There were other such subtle cartoons like this, also directed by Chuck Jones with little or absolutely *NO* dialogue, that also allow the physical comedy to completely carry the entire story or thin plot development, assisted only by the score. Other examples could be found in Jones series of cartoons that feature INKI, a little dark-skinned native, seen on his hunt for game with his little spear.

The character is a child and, I’m guessing, a boy, although the dress for the character makes this a kind of uncertainty. This could just be hunting garb for the character, the young boy hunter learning to make his way through the dangerous forest and jungle in search of his first bit of game for the family table.
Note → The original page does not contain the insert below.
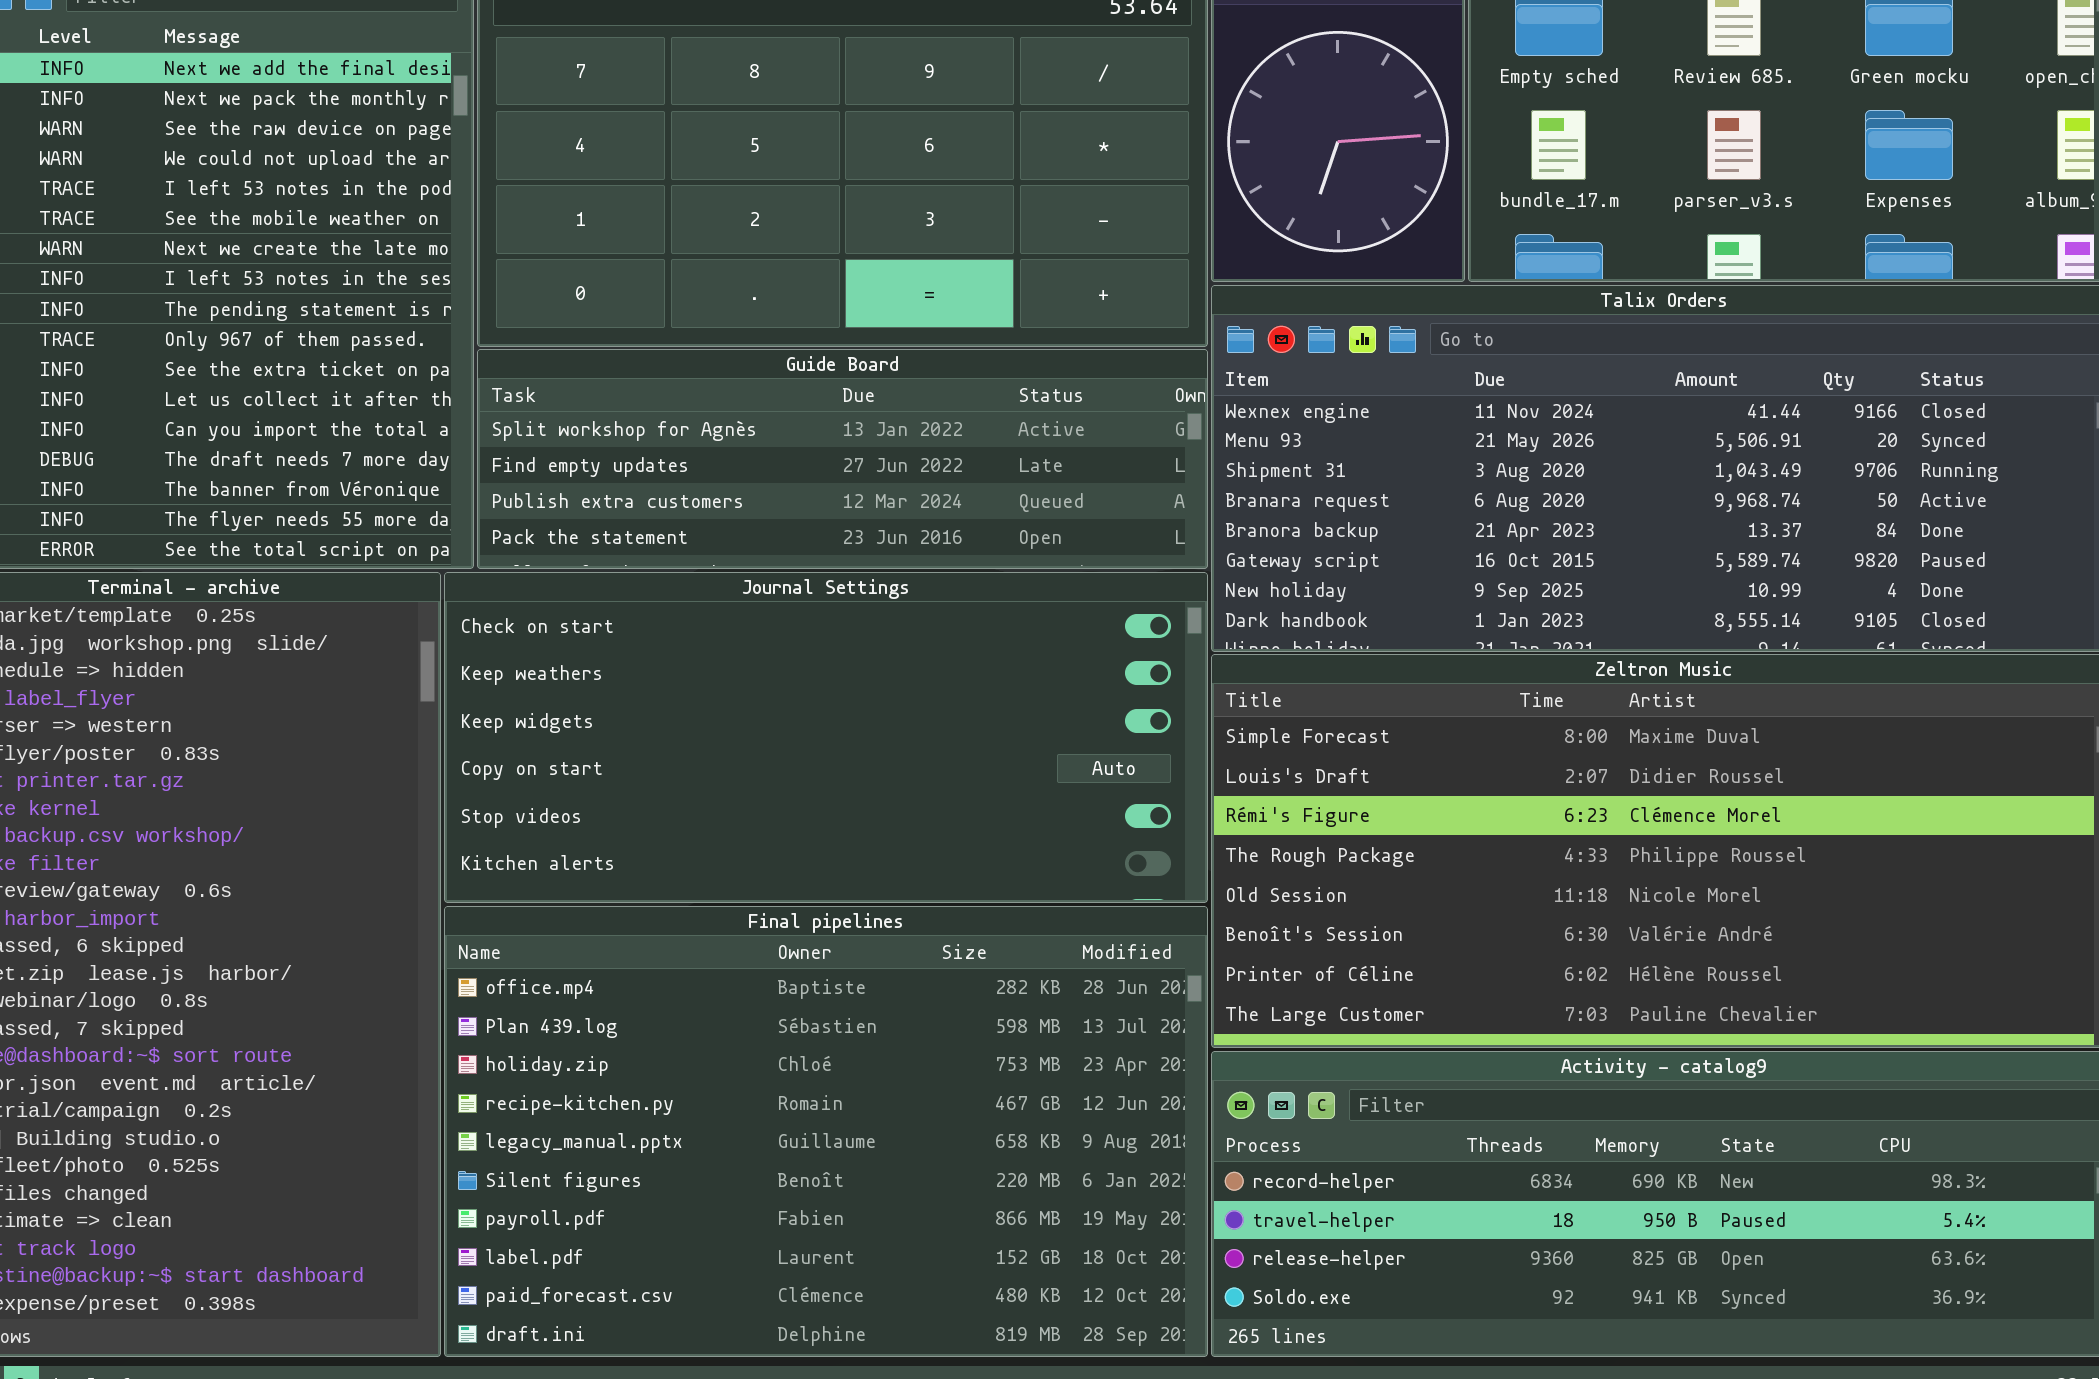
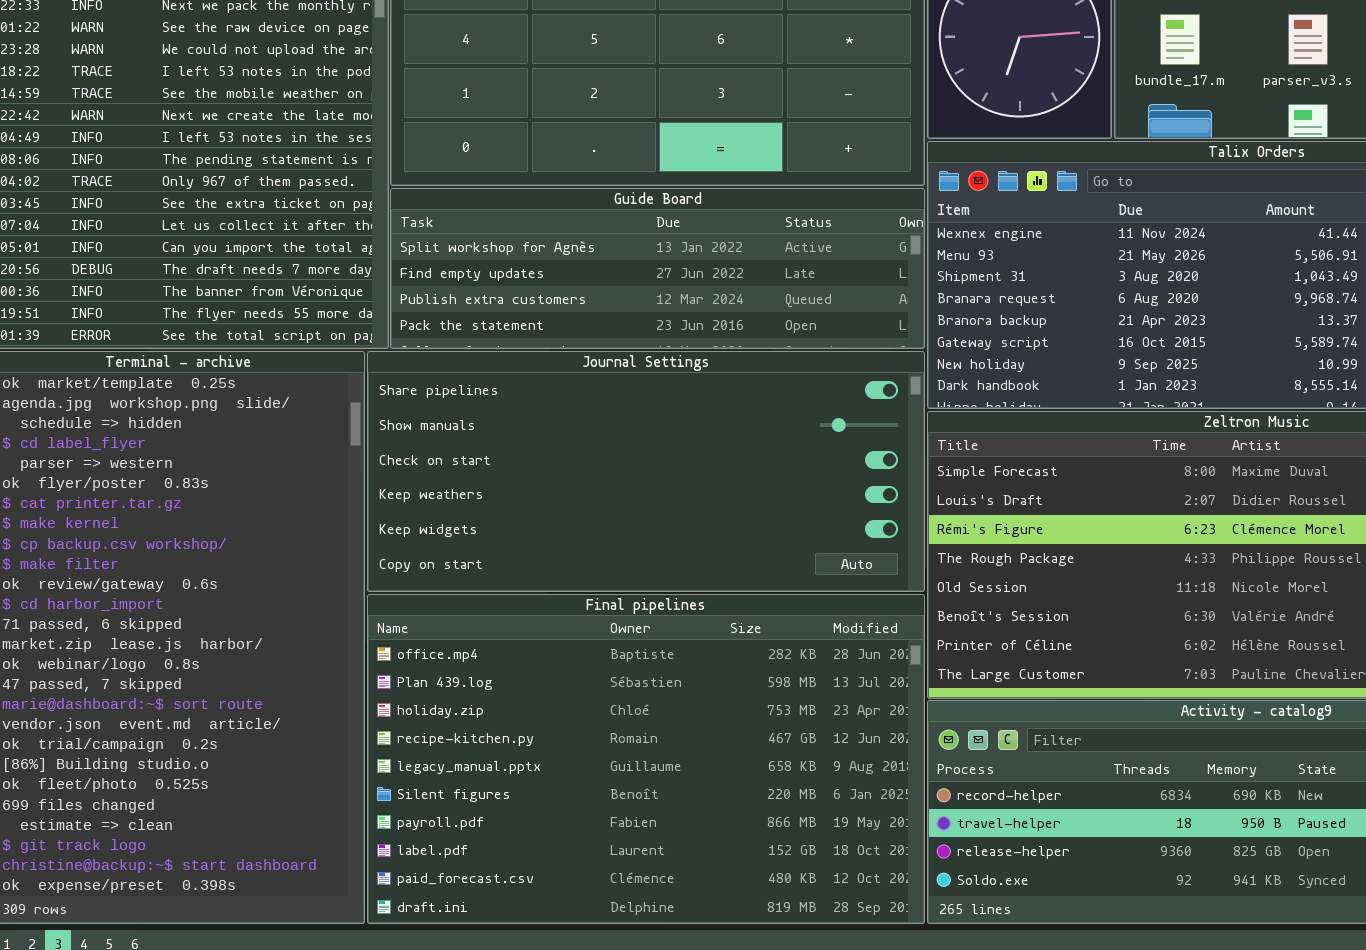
Journal Settings: [444,572,1208,903] -> [367,351,925,592], scrolled up 2 rows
The humor comes from the encounters that the young hunter has with forest life, including countless lions and…especially, a mynah bird who adds to Stalling’s scoring of a piece called “Fingal’s Cave” with the mysterious bird hopping about and giving the music an alternate time signature. The character of Inki appeared in three or four cartoons and remained voiceless, taking us through his dwellings from jungle tribesman boy to cave boy in the final cartoon of the series, “CAVE MAN INKI”, one that is rarely seen today. While the Inki series is often lumped in with some of the censored or “politically incorrect” titles from the Warner Brothers archives of cartoons, they are a cut above the rest because the humor is found through its music and situations as the mynah bird seems to show up just in time to save Inki from genuine peril, thundering through the brush and making any pursuers believe that something larger than them is about to leap from the bush and devour not only them, but Inki as well.

These are hard cartoons to really describe well, because there is almost no plot line to the cartoons except that the mynah bird hops its musical dance along the scene, almost like Egghead or Droopy (at MGM) just shows up as if to wordlessly announce that the “hero of this picture” is here and all will be well. Yet, when this happens there are times when both Inki and his larger pursuer sit there staring out in disbelief of what just happened. The appearance of the mynah bird lends this other worldly quality to the cartoons because we never actually know why he is there, but he is there, even in prehistoric times.
So, while some would say that some of Jones’ minor players were aspirations to be Walt Disney, they achieved so much more than almost any of Disney’s creations, because they were just there to lead the viewer to…where? No one ever knew, but the comedy just followed its own path and remained a pure visionary’s creation.